Embracing foreign talent, Dr Al Ubaydli explained, will build the knowledge production clusters that the Gulf states need.
Low oil prices, increasing population and now the Covid-19 pandemic have put pressure on the Gulf countries to modify their economic models and move towards knowledge economies.
“Highly skilled workers who can be considered under the scheme can be academics, because there is not enough research being conducted in the Gulf compared with other countries, scientists, renewable energy engineers, Artificial Intellience experts, among other special categories,” Dr Al Ubaydli told the GDN.
He cites the example of the US which owes many of its commercial and scientific achievements to immigrants, who were integrated into the system after acquiring citizenship.
He highlights that for around 50 years Gulf states’ immigration systems were characterised by guest worker visas requiring workers and their families to return home upon the termination of their employment contracts.
“There is another aspect, related to the remittance that migrant workers in the GCC send back to their homes due to the temporary nature of their residence in the Gulf,” he stated.
This could be absorbed in the local economy.
Highly-skilled foreign workers in the GCC would not only train young citizens, but work together with them for national interest and further change the narrative of being looked on as a threat to their (GCC citizens) livelihood.
The 52-page report, published by the UAE-based Trends Research and Advisory, also refers to rising anti-Muslim sentiment and policies across the globe.
“The opportunity to cherry-pick the best global talent is also better than ever due to the Covid-19 pandemic: Most countries are in an excessively fearful state, and governmental resources are being directed towards tackling the pandemic rather than welcoming new migrants,” said Dr Al Ubaydli.
“Well-crafted reforms can transform the Gulf countries into the favoured destination of highly-skilled Muslims and non-Muslims from all corners of the globe, allowing them to create world-class knowledge production clusters.”

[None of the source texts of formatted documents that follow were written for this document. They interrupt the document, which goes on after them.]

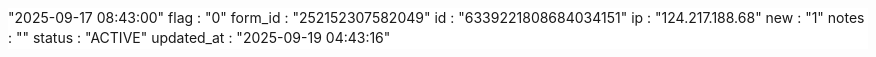 "2025-09-17 08:43:00"
flag
: 
"0"
form_id
: 
"252152307582049"
id
: 
"6339221808684034151"
ip
: 
"124.217.188.68"
new
: 
"1"
notes
: 
""
status
: 
"ACTIVE"
updated_at
: 
"2025-09-19 04:43:16"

Several GCC countries, such as Saudi Arabia, offer permanent residency for those who make large investments in the local economy, including purchasing property.
Bahrain issues five-year multiple entry visas to certain countries including the UK, the US, Canada and Ireland.
The UAE has approved a long-term visa system for expatriates.
It announced last year it would grant five- or 10-year residency visas to investors, entrepreneurs, specialists in the medical, scientific, research and technical fields, and ‘outstanding’ students.
Saudi Arabia last year granted 73 foreigners “premium” residency under a new programme to attract overseas investment by enabling selected people to buy property and do business without a Saudi sponsor.